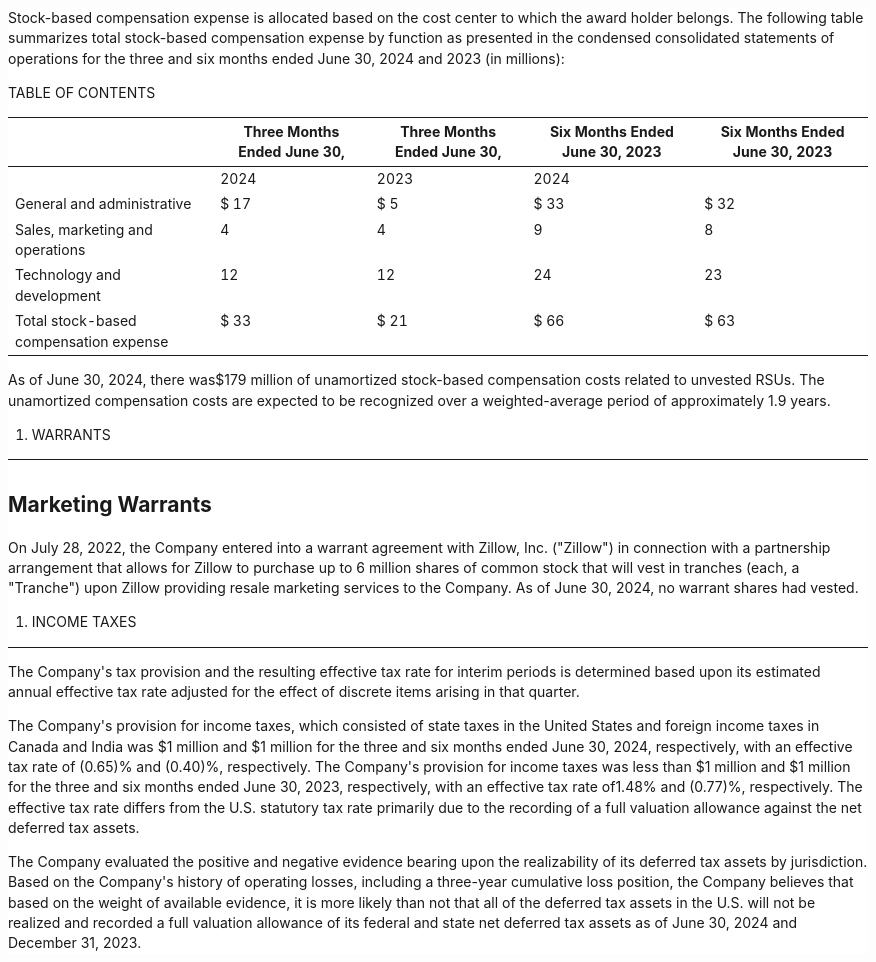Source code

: Stock-based compensation expense is allocated based on the cost center to which the award holder belongs. The following table summarizes total stock-based compensation expense by function as presented in the condensed consolidated statements of operations for the three and six months ended June 30, 2024 and 2023 (in millions):

TABLE OF CONTENTS

| | Three Months Ended June 30, | Three Months Ended June 30, | Six Months Ended June 30, 2023 | Six Months Ended June 30, 2023 |
| --- | --- | --- | --- | --- |
| | 2024 | 2023 | 2024 | |
| General and administrative | $ 17 | $ 5 | $ 33 | $ 32 |
| Sales, marketing and operations | 4 | 4 | 9 | 8 |
| Technology and development | 12 | 12 | 24 | 23 |
| Total stock-based compensation expense | $ 33 | $ 21 | $ 66 | $ 63 |

As of June 30, 2024, there was$179 million of unamortized stock-based compensation costs related to unvested RSUs. The unamortized compensation costs are expected to be recognized over a weighted-average period of approximately 1.9 years.

1. WARRANTS

---

Marketing Warrants
------------------

On July 28, 2022, the Company entered into a warrant agreement with Zillow, Inc. ("Zillow") in connection with a partnership arrangement that allows for Zillow to purchase up to 6 million shares of common stock that will vest in tranches (each, a "Tranche") upon Zillow providing resale marketing services to the Company. As of June 30, 2024, no warrant shares had vested.

1. INCOME TAXES

---

The Company's tax provision and the resulting effective tax rate for interim periods is determined based upon its estimated annual effective tax rate adjusted for the effect of discrete items arising in that quarter.

The Company's provision for income taxes, which consisted of state taxes in the United States and foreign income taxes in Canada and India was $1 million and $1 million for the three and six months ended June 30, 2024, respectively, with an effective tax rate of (0.65)% and (0.40)%, respectively. The Company's provision for income taxes was less than $1 million and $1 million for the three and six months ended June 30, 2023, respectively, with an effective tax rate of1.48% and (0.77)%, respectively. The effective tax rate differs from the U.S. statutory tax rate primarily due to the recording of a full valuation allowance against the net deferred tax assets.

The Company evaluated the positive and negative evidence bearing upon the realizability of its deferred tax assets by jurisdiction. Based on the Company's history of operating losses, including a three-year cumulative loss position, the Company believes that based on the weight of available evidence, it is more likely than not that all of the deferred tax assets in the U.S. will not be realized and recorded a full valuation allowance of its federal and state net deferred tax assets as of June 30, 2024 and December 31, 2023.
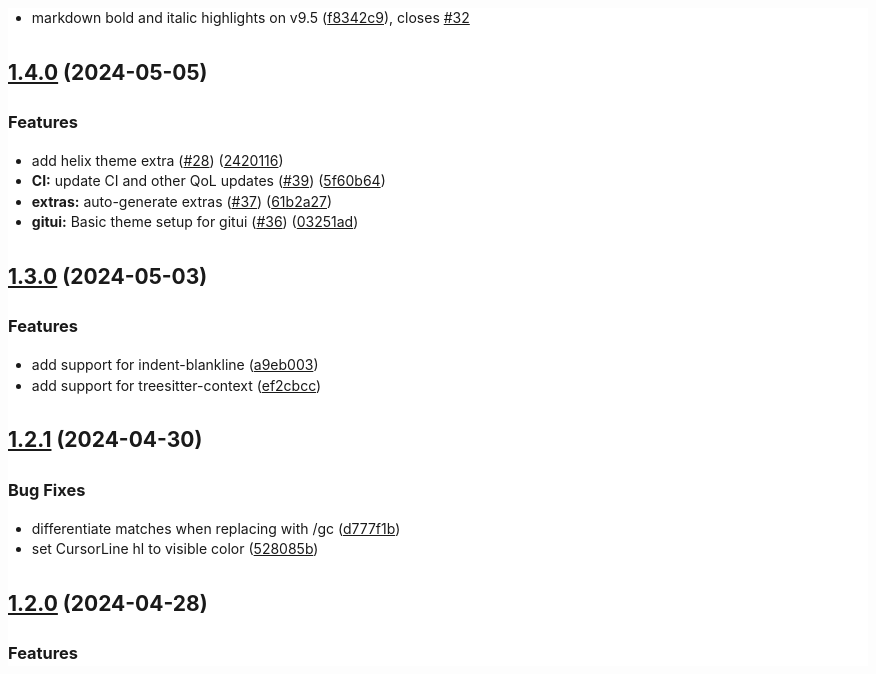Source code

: * markdown bold and italic highlights on v9.5 ([f8342c9](https://github.com/scottmckendry/cyberdream.nvim/commit/f8342c96d4d0bfc39490a866e5e66316881571be)), closes [#32](https://github.com/scottmckendry/cyberdream.nvim/issues/32)

## [1.4.0](https://github.com/scottmckendry/cyberdream.nvim/compare/v1.3.0...v1.4.0) (2024-05-05)


### Features

* add helix theme extra ([#28](https://github.com/scottmckendry/cyberdream.nvim/issues/28)) ([2420116](https://github.com/scottmckendry/cyberdream.nvim/commit/24201167df02088f66577831742d120d10a554ce))
* **CI:** update CI and other QoL updates ([#39](https://github.com/scottmckendry/cyberdream.nvim/issues/39)) ([5f60b64](https://github.com/scottmckendry/cyberdream.nvim/commit/5f60b64e16fbc870992e6414e21ae08607b7f883))
* **extras:** auto-generate extras ([#37](https://github.com/scottmckendry/cyberdream.nvim/issues/37)) ([61b2a27](https://github.com/scottmckendry/cyberdream.nvim/commit/61b2a27784bbaaa3c5a7783d951b8743164fb070))
* **gitui:** Basic theme setup for gitui ([#36](https://github.com/scottmckendry/cyberdream.nvim/issues/36)) ([03251ad](https://github.com/scottmckendry/cyberdream.nvim/commit/03251adb7ac5c29867f0658c613599af329cf917))

## [1.3.0](https://github.com/scottmckendry/cyberdream.nvim/compare/v1.2.1...v1.3.0) (2024-05-03)


### Features

* add support for indent-blankline ([a9eb003](https://github.com/scottmckendry/cyberdream.nvim/commit/a9eb003663010322b3acbf41740dd8024f24acb9))
* add support for treesitter-context ([ef2cbcc](https://github.com/scottmckendry/cyberdream.nvim/commit/ef2cbccda1197f5ed07d52177456c14db27fd0f5))

## [1.2.1](https://github.com/scottmckendry/cyberdream.nvim/compare/v1.2.0...v1.2.1) (2024-04-30)


### Bug Fixes

* differentiate matches when replacing with /gc ([d777f1b](https://github.com/scottmckendry/cyberdream.nvim/commit/d777f1bfb0e6e1d74b3f243d8e4999b6b931ae19))
* set CursorLine hl to visible color ([528085b](https://github.com/scottmckendry/cyberdream.nvim/commit/528085bc1760a76ff4e9aba4d85b0d39d2486866))

## [1.2.0](https://github.com/scottmckendry/cyberdream.nvim/compare/v1.1.0...v1.2.0) (2024-04-28)


### Features
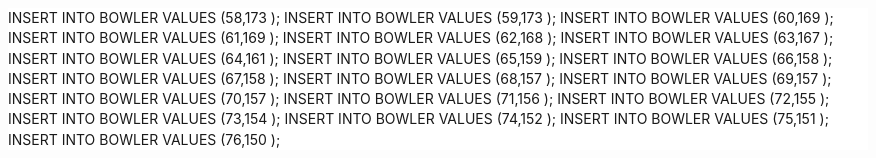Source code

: INSERT INTO BOWLER VALUES (58,173 );
INSERT INTO BOWLER VALUES (59,173 );
INSERT INTO BOWLER VALUES (60,169 );
INSERT INTO BOWLER VALUES (61,169 );
INSERT INTO BOWLER VALUES (62,168 );
INSERT INTO BOWLER VALUES (63,167 );
INSERT INTO BOWLER VALUES (64,161 );
INSERT INTO BOWLER VALUES (65,159 );
INSERT INTO BOWLER VALUES (66,158 );
INSERT INTO BOWLER VALUES (67,158 );
INSERT INTO BOWLER VALUES (68,157 );
INSERT INTO BOWLER VALUES (69,157 );
INSERT INTO BOWLER VALUES (70,157 );
INSERT INTO BOWLER VALUES (71,156 );
INSERT INTO BOWLER VALUES (72,155 );
INSERT INTO BOWLER VALUES (73,154 );
INSERT INTO BOWLER VALUES (74,152 );
INSERT INTO BOWLER VALUES (75,151 );
INSERT INTO BOWLER VALUES (76,150 );
   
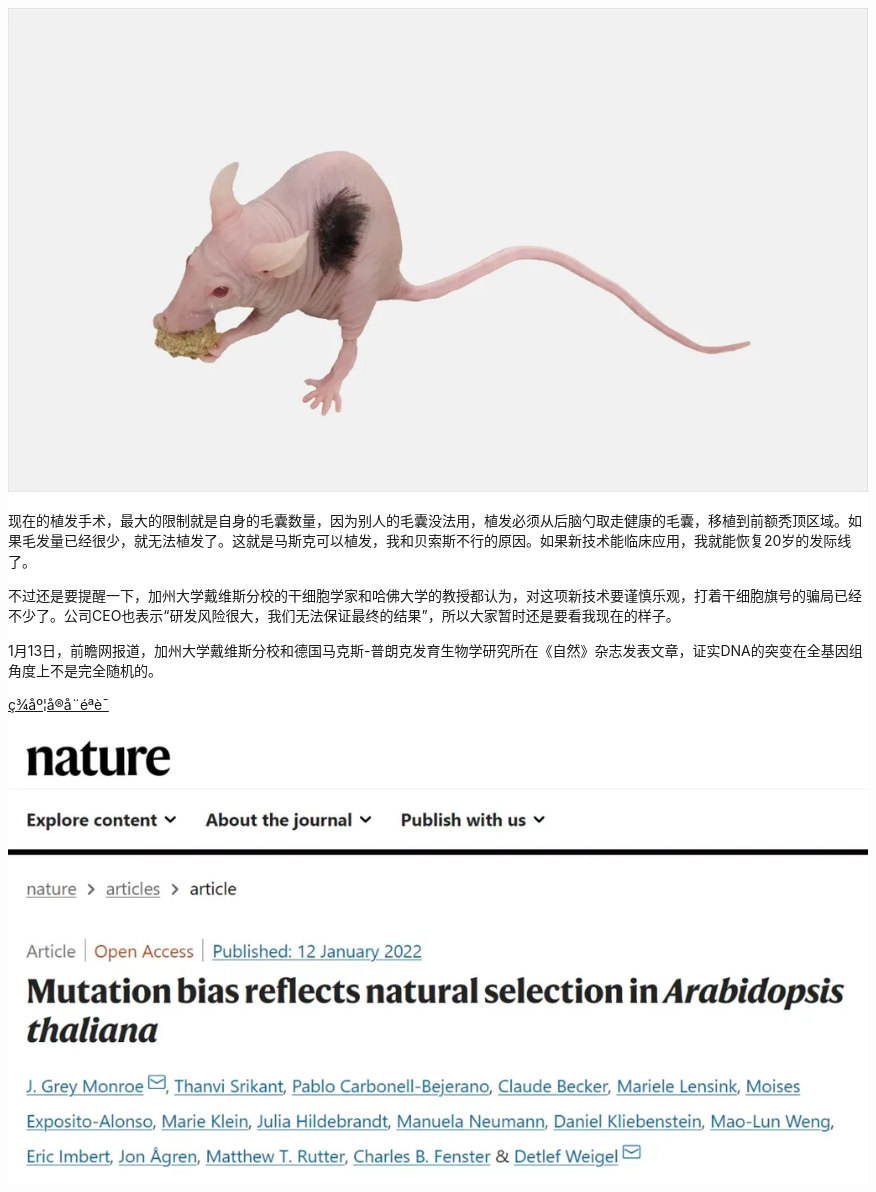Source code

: ![](/images/btnews/btnews/0301_0400/0384/image2.webp)

现在的植发手术，最大的限制就是自身的毛囊数量，因为别人的毛囊没法用，植发必须从后脑勺取走健康的毛囊，移植到前额秃顶区域。如果毛发量已经很少，就无法植发了。这就是马斯克可以植发，我和贝索斯不行的原因。如果新技术能临床应用，我就能恢复20岁的发际线了。

不过还是要提醒一下，加州大学戴维斯分校的干细胞学家和哈佛大学的教授都认为，对这项新技术要谨慎乐观，打着干细胞旗号的骗局已经不少了。公司CEO也表示“研发风险很大，我们无法保证最终的结果”，所以大家暂时还是要看我现在的样子。

1月13日，前瞻网报道，加州大学戴维斯分校和德国马克斯-普朗克发育生物学研究所在《自然》杂志发表文章，证实DNA的突变在全基因组角度上不是完全随机的。

[ç¾åº¦å®å¨éªè¯](https://baijiahao.baidu.com/s?id=1721845519172585929&wfr=spider&for=pc)

[](https://mp.weixin.qq.com/s/jSDgl_AlBhDNIhLtADs3Jw)

![](/images/btnews/btnews/0301_0400/0384/image3.webp)
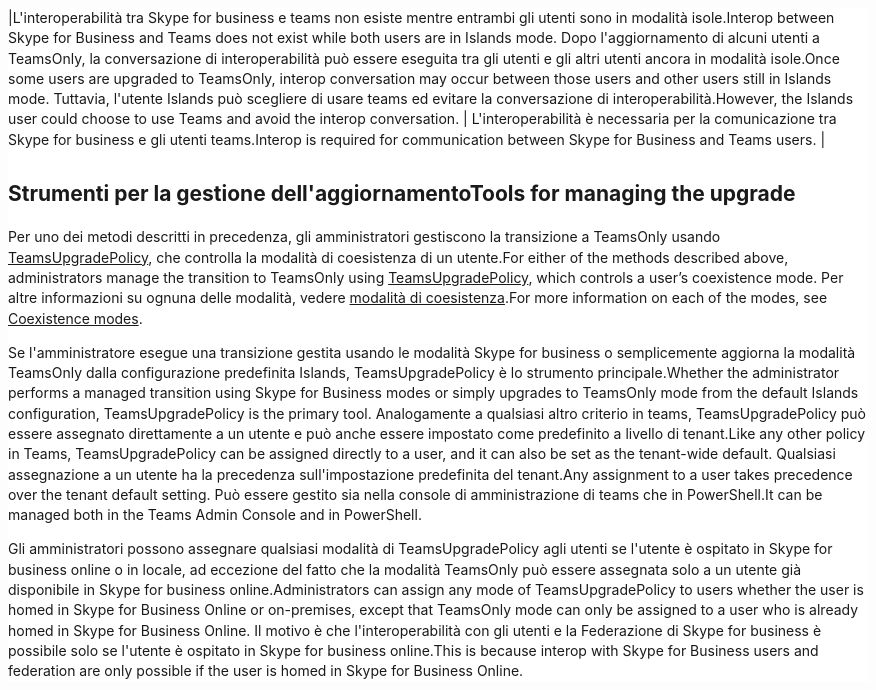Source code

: |<span data-ttu-id="66b6f-258">L'interoperabilità tra Skype for business e teams non esiste mentre entrambi gli utenti sono in modalità isole.</span><span class="sxs-lookup"><span data-stu-id="66b6f-258">Interop between Skype for Business and Teams does not exist while both users are in Islands mode.</span></span> <span data-ttu-id="66b6f-259">Dopo l'aggiornamento di alcuni utenti a TeamsOnly, la conversazione di interoperabilità può essere eseguita tra gli utenti e gli altri utenti ancora in modalità isole.</span><span class="sxs-lookup"><span data-stu-id="66b6f-259">Once some users are upgraded to TeamsOnly, interop conversation may occur between those users and other users still in Islands mode.</span></span> <span data-ttu-id="66b6f-260">Tuttavia, l'utente Islands può scegliere di usare teams ed evitare la conversazione di interoperabilità.</span><span class="sxs-lookup"><span data-stu-id="66b6f-260">However, the Islands user could choose to use Teams and avoid the interop conversation.</span></span> | <span data-ttu-id="66b6f-261">L'interoperabilità è necessaria per la comunicazione tra Skype for business e gli utenti teams.</span><span class="sxs-lookup"><span data-stu-id="66b6f-261">Interop is required for communication between Skype for Business and Teams users.</span></span>   |

## <a name="tools-for-managing-the-upgrade"></a><span data-ttu-id="66b6f-262">Strumenti per la gestione dell'aggiornamento</span><span class="sxs-lookup"><span data-stu-id="66b6f-262">Tools for managing the upgrade</span></span>

<span data-ttu-id="66b6f-263">Per uno dei metodi descritti in precedenza, gli amministratori gestiscono la transizione a TeamsOnly usando [TeamsUpgradePolicy](https://docs.microsoft.com/powershell/module/skype/grant-csteamsupgradepolicy?view=skype-ps), che controlla la modalità di coesistenza di un utente.</span><span class="sxs-lookup"><span data-stu-id="66b6f-263">For either of the methods described above, administrators manage the transition to TeamsOnly using [TeamsUpgradePolicy](https://docs.microsoft.com/powershell/module/skype/grant-csteamsupgradepolicy?view=skype-ps), which controls a user’s coexistence mode.</span></span> <span data-ttu-id="66b6f-264">Per altre informazioni su ognuna delle modalità, vedere [modalità di coesistenza](migration-interop-guidance-for-teams-with-skype.md#coexistence-modes).</span><span class="sxs-lookup"><span data-stu-id="66b6f-264">For more information on each of the modes, see [Coexistence modes](migration-interop-guidance-for-teams-with-skype.md#coexistence-modes).</span></span>

<span data-ttu-id="66b6f-265">Se l'amministratore esegue una transizione gestita usando le modalità Skype for business o semplicemente aggiorna la modalità TeamsOnly dalla configurazione predefinita Islands, TeamsUpgradePolicy è lo strumento principale.</span><span class="sxs-lookup"><span data-stu-id="66b6f-265">Whether the administrator performs a managed transition using Skype for Business modes or simply upgrades to TeamsOnly mode from the default Islands configuration, TeamsUpgradePolicy is the primary tool.</span></span>  <span data-ttu-id="66b6f-266">Analogamente a qualsiasi altro criterio in teams, TeamsUpgradePolicy può essere assegnato direttamente a un utente e può anche essere impostato come predefinito a livello di tenant.</span><span class="sxs-lookup"><span data-stu-id="66b6f-266">Like any other policy in Teams, TeamsUpgradePolicy can be assigned directly to a user, and it can also be set as the tenant-wide default.</span></span> <span data-ttu-id="66b6f-267">Qualsiasi assegnazione a un utente ha la precedenza sull'impostazione predefinita del tenant.</span><span class="sxs-lookup"><span data-stu-id="66b6f-267">Any assignment to a user takes precedence over the tenant default setting.</span></span>  <span data-ttu-id="66b6f-268">Può essere gestito sia nella console di amministrazione di teams che in PowerShell.</span><span class="sxs-lookup"><span data-stu-id="66b6f-268">It can be managed both in the Teams Admin Console and in PowerShell.</span></span>

<span data-ttu-id="66b6f-269">Gli amministratori possono assegnare qualsiasi modalità di TeamsUpgradePolicy agli utenti se l'utente è ospitato in Skype for business online o in locale, ad eccezione del fatto che la modalità TeamsOnly può essere assegnata solo a un utente già disponibile in Skype for business online.</span><span class="sxs-lookup"><span data-stu-id="66b6f-269">Administrators can assign any mode of TeamsUpgradePolicy to users whether the user is homed in Skype for Business Online or on-premises, except that TeamsOnly mode can only be assigned to a user who is already homed in Skype for Business Online.</span></span> <span data-ttu-id="66b6f-270">Il motivo è che l'interoperabilità con gli utenti e la Federazione di Skype for business è possibile solo se l'utente è ospitato in Skype for business online.</span><span class="sxs-lookup"><span data-stu-id="66b6f-270">This is because interop with Skype for Business users and federation are only possible if the user is homed in Skype for Business Online.</span></span>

======

→ TASK STATEMENT
Write out the records above exactly. Begin with the first line, end with the line holding "21 | $ 66 | $ 63 |", and drop the pictures.

→ ANSWER TO THE EXERCISE
Source code

: Stock-based compensation expense is allocated based on the cost center to which the award holder belongs. The following table summarizes total stock-based compensation expense by function as presented in the condensed consolidated statements of operations for the three and six months ended June 30, 2024 and 2023 (in millions):

TABLE OF CONTENTS

| | Three Months Ended June 30, | Three Months Ended June 30, | Six Months Ended June 30, 2023 | Six Months Ended June 30, 2023 |
| --- | --- | --- | --- | --- |
| | 2024 | 2023 | 2024 | |
| General and administrative | $ 17 | $ 5 | $ 33 | $ 32 |
| Sales, marketing and operations | 4 | 4 | 9 | 8 |
| Technology and development | 12 | 12 | 24 | 23 |
| Total stock-based compensation expense | $ 33 | $ 21 | $ 66 | $ 63 |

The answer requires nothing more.